Elle qui n'avait jamais pensé travailler aura finalement consacré sa vie à la mode en ayant mal au ventre d'angoisse à chaque collection comme si c'était la première. Elle avait développé sa marque en créant plusieurs lignes de prêt-à-porter, des parfums, des accessoires.

Son "clan" lui était indispensable et elle s'était entourée de ses proches --sa soeur Danièle, son fils, Jean-Philippe, musicien et surtout sa fille Nathalie, qui fut directrice artistique et présidente de la griffe.

Nathalie Rykiel est encore consultante alors que la maison est passée sous pavillon chinois en 2012, la famille Rykiel gardant des parts jusqu'en 2016. "C'est une femme qui avait le sens de la famille et beaucoup de qualités humaines", a confié jeudi à l'AFP Jean-Marc Loubier, président du groupe First Heritage Brands, auquel la marque appartient désormais.

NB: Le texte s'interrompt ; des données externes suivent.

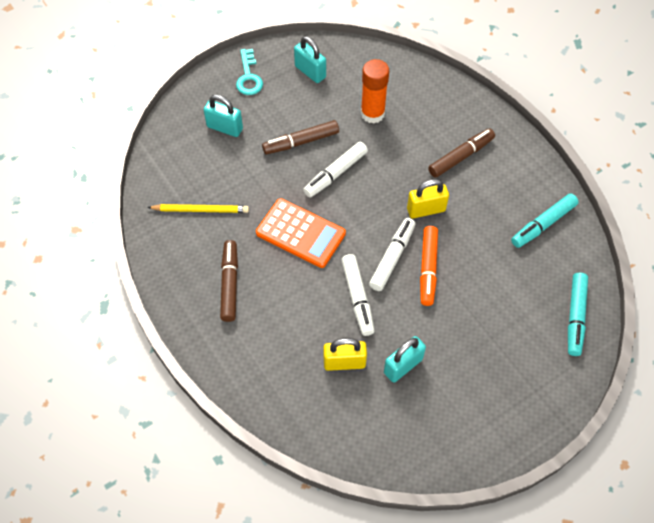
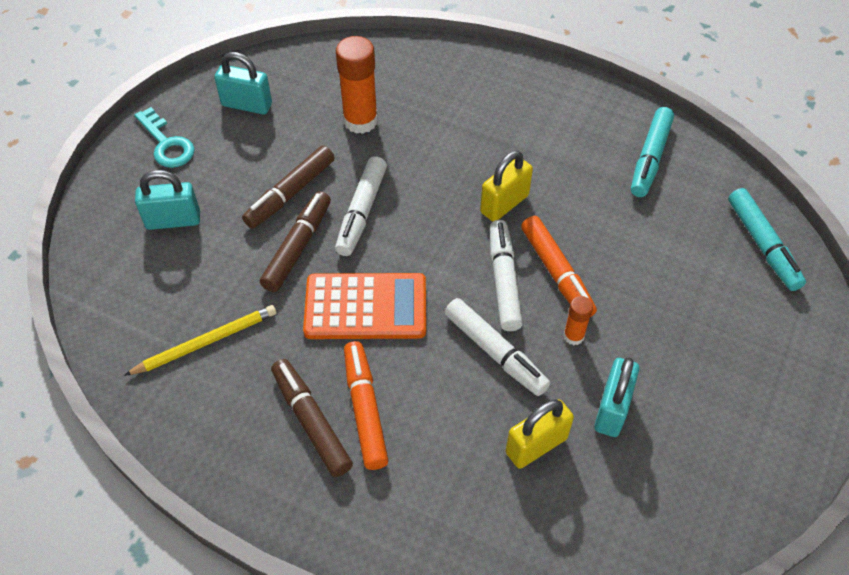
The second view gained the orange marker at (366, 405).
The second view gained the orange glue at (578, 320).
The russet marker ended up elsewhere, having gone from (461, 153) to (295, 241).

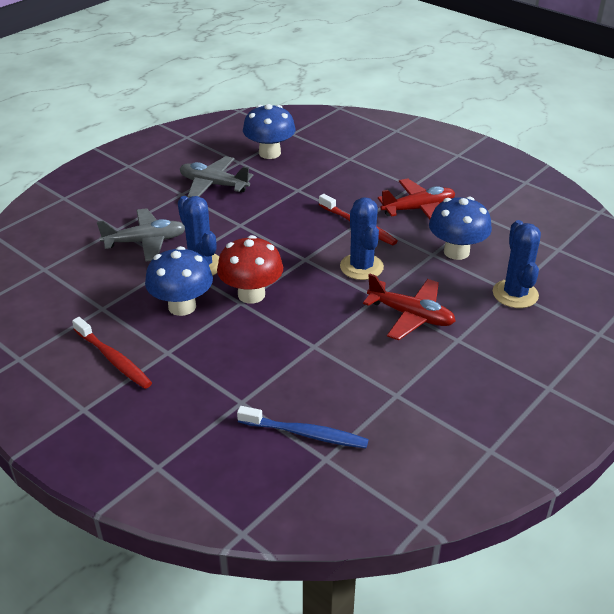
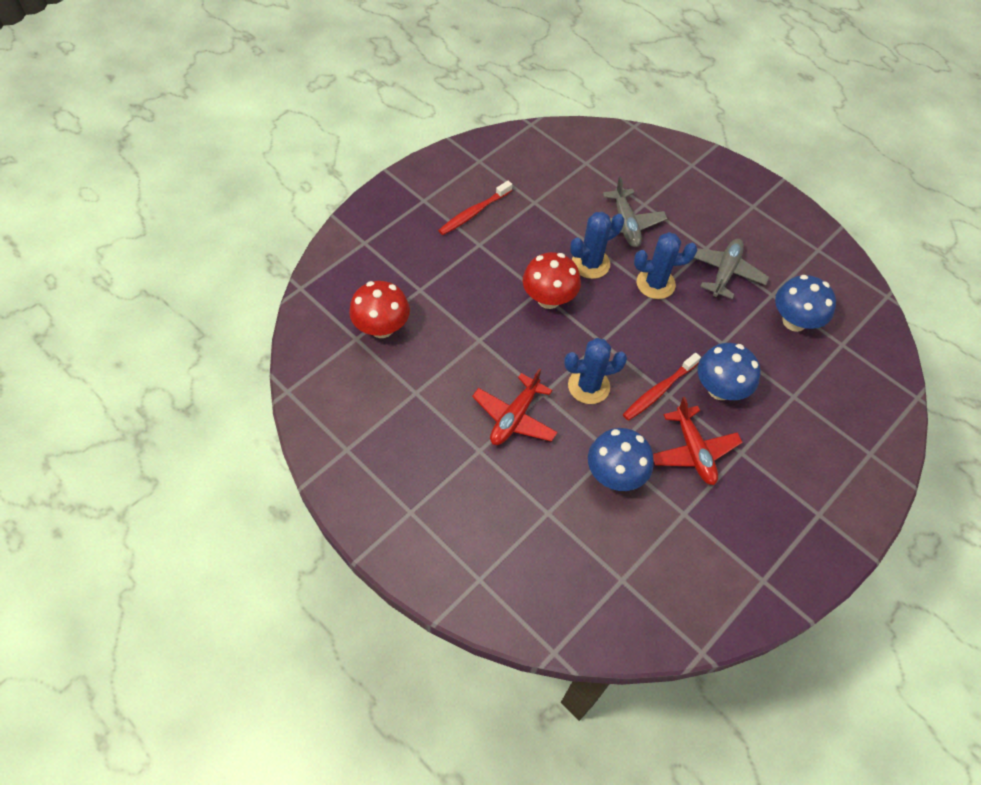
The cobalt fungus ended up elsewhere, having gone from (179, 281) to (729, 371).
The cobalt cactus ended up elsewhere, having gone from (517, 264) to (665, 265).
Where the cobalt toothbrush stood at (303, 427), the scarlet fungus came to stand at (379, 309).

En novembre 2013, entourée de sa famille, Sonia Rykiel avait reçu des mains de François Hollande les insignes de Grand Officier de l'Ordre National du Mérite. "Elle a inventé non seulement une mode, mais aussi une attitude, une façon de vivre et d'être, et offert aux femmes une liberté de mouvement", a salué jeudi le président de la République.